Scores of Northwest Valley children descended upon the Arrowhead Towne Center this weekend to create a giant-sized city skyline and, in the process, become city planners — with Legos.
Blueprints, drafting pencils, rulers and compasses weren’t necessary for the exercise, just a love of stacking Legos together to create houses, towers, buildings — anything the adolescent builders chose to incorporate into the skyline’s design.
To celebrate the one-year anniversary of the Lego Store on Saturday and Sunday, child and teen builders could grab stacks of red Legos inside bins set up on about a half-dozen tables near the Dick’s Sporting Goods Court to help create the finished product.
Along with the help of some friends, Surprise residents Max and Mia Allen created walls and other exterior components to form a house.
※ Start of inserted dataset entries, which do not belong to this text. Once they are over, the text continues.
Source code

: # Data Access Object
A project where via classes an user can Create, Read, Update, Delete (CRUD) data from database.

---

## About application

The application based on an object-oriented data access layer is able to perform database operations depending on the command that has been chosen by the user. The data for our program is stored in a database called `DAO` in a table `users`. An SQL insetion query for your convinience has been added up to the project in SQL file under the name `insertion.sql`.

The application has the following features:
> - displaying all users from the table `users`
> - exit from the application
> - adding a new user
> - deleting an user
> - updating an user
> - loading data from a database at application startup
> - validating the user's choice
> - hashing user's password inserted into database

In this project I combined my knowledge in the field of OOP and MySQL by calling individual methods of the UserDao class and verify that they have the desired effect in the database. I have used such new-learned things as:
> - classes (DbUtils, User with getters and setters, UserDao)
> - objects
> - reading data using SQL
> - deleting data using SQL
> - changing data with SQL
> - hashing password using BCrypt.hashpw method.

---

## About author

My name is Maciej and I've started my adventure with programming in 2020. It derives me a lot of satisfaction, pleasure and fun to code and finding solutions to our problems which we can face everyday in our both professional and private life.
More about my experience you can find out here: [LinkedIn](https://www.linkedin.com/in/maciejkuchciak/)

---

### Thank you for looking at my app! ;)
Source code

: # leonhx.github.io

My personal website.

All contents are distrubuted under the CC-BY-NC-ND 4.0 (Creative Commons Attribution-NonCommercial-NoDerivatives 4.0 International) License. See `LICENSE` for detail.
Max’s love of Legos began at a young age and snowballed recently with the creation of a Lego club at Imagine Rosefield in Surprise.
The 9-year-old said there are about 15 kids in the Lego club, which was formed last year. All share a love of building elaborate designs and competing in building challenges with one another.
Asked what he loves about Legos the most, Max said: “You can build whatever you want. It’s just up to your imagination.”
During the two-day event, Lego Store employees conducted building competitions and offered free giveaways and raffles. All participants received a free Lego certificate of achievement.
Dan Fritsche, Lego Store assistant manager, said this weekend’s undertaking was the first “free-build” event, where participants were able to build whatever designs they wanted.
An estimated 50,000 Lego pieces were shipped in for the two-day event, and Fritsche anticipated all of them would be used to build the city skyline.
Last year, hundreds of people helped create an 8-foot-tall Yoda – more than 100,000 Legos were used – by forming bricks that would help master-builders form the Star Wars character.
Glendale resident Robert Moore helped create a staircase and said building it “takes a lot of skill.” The 7-year-old said he loves to create elaborate designs with his friends, especially houses, elevators and staircases.
“I’ve built a whole city at home,” Robert said.
Riley and Nicholas Israels built a tower together Saturday afternoon. Riley said their creation evolved into “a tower symbolizing Lego” as the brothers were able to spell out L-E-G-O in their design work.
“This is such a cool event,” Riley said.